(What to work on): List each line in the data below that contains the word "sono".

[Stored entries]
----------------

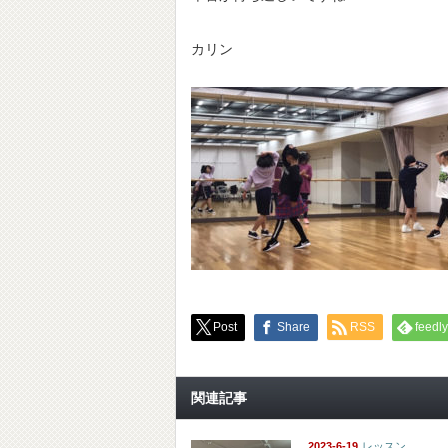
カリン
Post
Share
RSS
feedly
関連記事
2023-6-19
レッスン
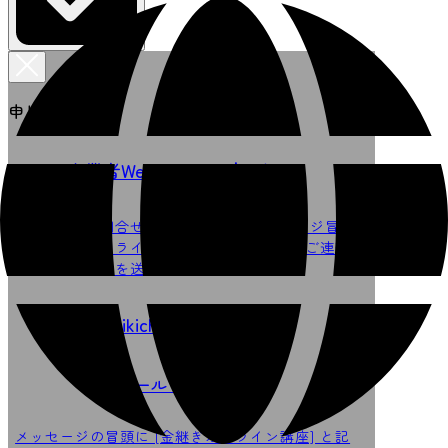
申し込みを選択
事業者Webサイトで申し込む
サイト内「お問合せフォーム」からメッセージ冒頭
に [金継ぎオンライン講座] と記載のうえ、ご連絡
先を送信してください。
seikicho@gmail.com
メールで申し込む
メッセージの冒頭に [金継ぎオンライン講座] と記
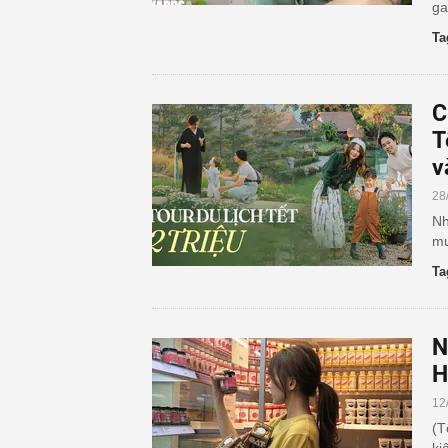
ga
Ta
C
T
v
28
Nh
mu
Ta
N
H
12
(T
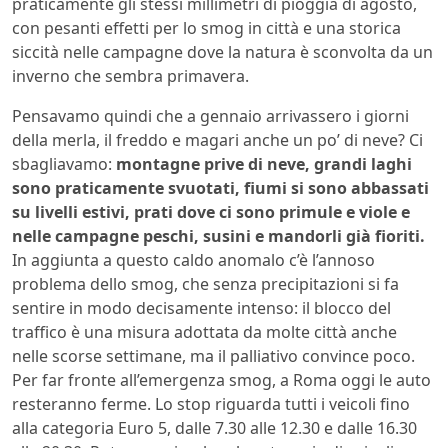
praticamente gli stessi millimetri di pioggia di agosto,
con pesanti effetti per lo smog in città e una storica
siccità nelle campagne dove la natura è sconvolta da un
inverno che sembra primavera.
Pensavamo quindi che a gennaio arrivassero i giorni
della merla, il freddo e magari anche un po’ di neve? Ci
sbagliavamo:
montagne prive di neve, grandi laghi
sono praticamente svuotati, fiumi si sono abbassati
su livelli estivi, prati dove ci sono primule e viole e
nelle campagne peschi, susini e mandorli già fioriti.
In aggiunta a questo caldo anomalo c’è l’annoso
problema dello smog, che senza precipitazioni si fa
sentire in modo decisamente intenso: il blocco del
traffico è una misura adottata da molte città anche
nelle scorse settimane, ma il palliativo convince poco.
Per far fronte all’emergenza smog, a Roma oggi le auto
resteranno ferme. Lo stop riguarda tutti i veicoli fino
alla categoria Euro 5, dalle 7.30 alle 12.30 e dalle 16.30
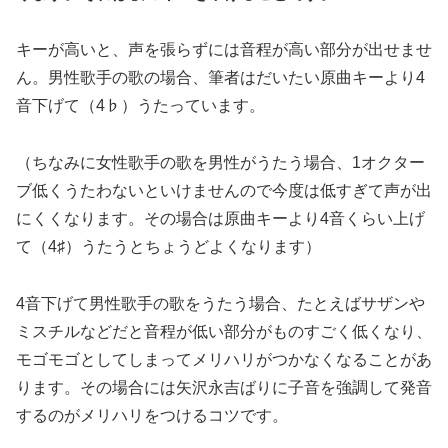
キーが高いと、声を張らずには音程が高い部分が出せませ
ん。男性歌手の歌の場合、筆者はだいたい原曲キーより4
音下げて（4♭）うたっています。
（ちなみに女性歌手の歌を男性がうたう場合、1オクター
ブ低くうたわないといけませんので今度は低すぎて声が出
にくくなります。その場合は原曲キーより4音くらい上げ
て（4♯）うたうとちょうどよくなります）
4音下げて男性歌手の歌をうたう場合、たとえばサザンや
ミスチルなどだと音程が低い部分がものすごく低くなり、
モゴモゴとしてしまってメリハリがつかなくなることがあ
ります。その場合には矢沢永吉ばりに子音を強調して発音
するのがメリハリをつけるコツです。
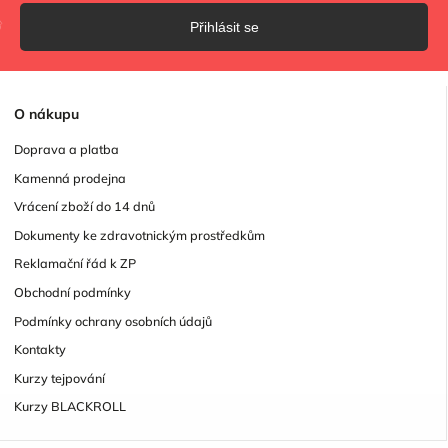
Přihlásit se
O
nákupu
Doprava a platba
Kamenná prodejna
Vrácení zboží do 14 dnů
Dokumenty ke zdravotnickým prostředkům
Reklamační řád k ZP
Obchodní podmínky
Podmínky ochrany osobních údajů
Kontakty
Kurzy tejpování
Kurzy BLACKROLL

----------------

(Output below):
sono praticamente svuotati, fiumi si sono abbassati
su livelli estivi, prati dove ci sono primule e viole e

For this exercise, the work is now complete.